Я мысленно затыкаю уши. Она опять за свое, и теперь меня это не удивляет. Достаточно увидеть дом, улицу, где она выросла. Ее мать. Больше меня ничего не удивляет.
Я беру корзину.
– Ты не можешь просто уйти и оставить меня здесь! – кричит Мэнди. – Это убийство! Отпусти меня! Сними эту чертову цепь!
Я направляюсь к двери. Она бросается в слезы. Меняет тон, бьет на жалость.
– Прошу тебя… не оставляй меня одну. Пожалуйста… я ведь ничего тебе не сделала, так? Я тебя совсем не знаю. Пожалуйста, дай мне уйти. Я никому ничего не скажу, я ведь даже не знаю твоего имени, кто ты и где живешь… Прошу тебя!
Я открываю входную дверь. Я уже за углом и больше не вижу ее.
Она вопит как пойманное животное:
– Прошу тебя… пожалуйста… умоляю…
Я выхожу.
– Останься! Не уходи! Не оставляй меня одну! – кричит она.
Мне остается только улыбаться. Только что она называла меня грязным животным, и вдруг такие любезности… Следует хорошенько подумать, прежде чем обижать человека. Теперь ей нужно, чтобы с ней кто-то остался, заботился о ней. Хотя она предпочла бы, чтобы ее вообще отпустили.
Она хочет уйти. Все они хотели уйти, ни одна меня не поняла.
Но должна быть такая, которая поймет. Не в моих правилах сдаваться.
Даже в машине я слышу крики Мэнди. Она вне себя, бьется в истерике.
Я включаю двигатель и разворачиваюсь.
Прочь отсюда.
Мне нужна еще одна, как можно скорее.
Кстати, меня давно не было в подвале.
Понедельник, 13 ноября
Констебль Китти Вентворт редко чему так радовалась, как внезапному желанию Амели Голдсби отправиться в поход по магазинам с двумя своими охранниками. Наконец-то появилась возможность продышаться и прогуляться, увидеть что-то кроме дома Голдсби с прилегающим участком улицы.

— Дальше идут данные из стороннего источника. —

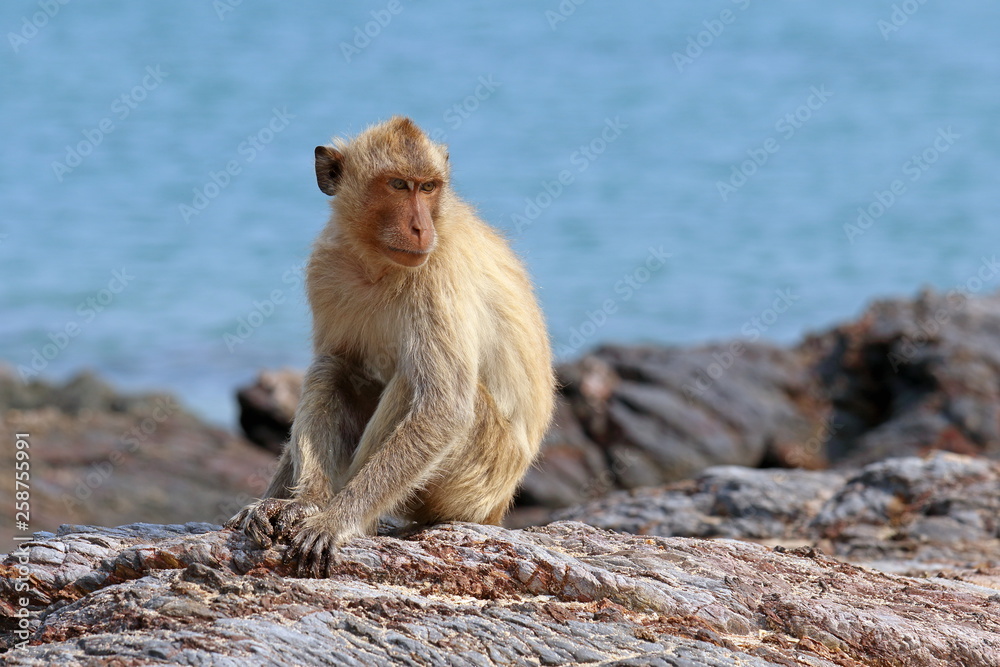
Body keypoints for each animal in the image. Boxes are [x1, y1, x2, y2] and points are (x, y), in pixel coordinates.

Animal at [226, 116, 555, 576]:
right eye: (399, 185)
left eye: (428, 187)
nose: (420, 228)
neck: (377, 263)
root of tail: (500, 507)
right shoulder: (325, 267)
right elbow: (334, 361)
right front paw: (283, 503)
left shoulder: (437, 274)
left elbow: (444, 407)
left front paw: (334, 520)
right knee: (332, 369)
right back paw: (308, 500)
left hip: (480, 477)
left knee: (413, 386)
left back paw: (346, 515)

После отключения электричества и самовольной отлучки Джека О’Донелла оба они получили предупреждение. Где-то в глубине души Китти надеялась, что ее снимут с поста, но разгневанный старший инспектор Хейл сразу развеял эти иллюзии.

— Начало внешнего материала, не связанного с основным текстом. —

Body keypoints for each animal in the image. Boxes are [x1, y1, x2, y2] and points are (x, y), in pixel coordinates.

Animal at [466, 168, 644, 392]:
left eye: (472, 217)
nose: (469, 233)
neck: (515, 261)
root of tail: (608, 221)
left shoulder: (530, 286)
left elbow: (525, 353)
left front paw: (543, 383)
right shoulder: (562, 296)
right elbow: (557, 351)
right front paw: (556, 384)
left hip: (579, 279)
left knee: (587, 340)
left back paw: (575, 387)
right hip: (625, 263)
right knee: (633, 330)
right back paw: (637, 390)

– У нас не хватает людей! – рявкнул он, как будто Китти могла чем-то помочь. – Поэтому я держусь за каждого, кто хоть на что-то способен.
Она едва не заплакала.
– И вы с О’Донеллом продолжите вести наблюдение. Еще одно нарушение – будете до конца своих дней штрафовать за незаконную парковку. Без малейшей перспективы карьерного роста, это понятно?
– Да, сэр.
Китти проплакала весь вечер. Помимо прочего, это было несправедливо. Оплошность допустил Джек, а Хейл в равной степени наказал их обоих. Китти всегда считала инспектора справедливым начальником, но в последнее время он все чаще становился неузнаваем. Все это замечали. Вечно в плохом настроении, огрызается на любого, кто имеет несчастье попасться ему на глаза. За малейшую оплошность наказывает беспощадно. Похоже, Хейлу в самом деле не нравилось читать каждое утро в газетах, что «полиция не предпринимает никаких действий по делу Убийцы с пустошей», и что «следующая жертва маньяка – вопрос времени».
Кстати, никто, кому была дорога жизнь, не употреблял выражения «Убийца с пустошей». Все знали, как Калеб Хейл чуть на части не разорвал стажера, имевшую несчастье так при нем выразиться.
– Еще одно идиотское газетное клише – и можете искать себе другую работу! – закричал он.
На следующий день стажер не появилась в отделении. Все остальные ходили на цыпочках и втайне молились, чтобы у Калеба Хейла наметилась хоть какая-нибудь, пусть самая ничтожная зацепка. Иначе с ним просто невозможно работать.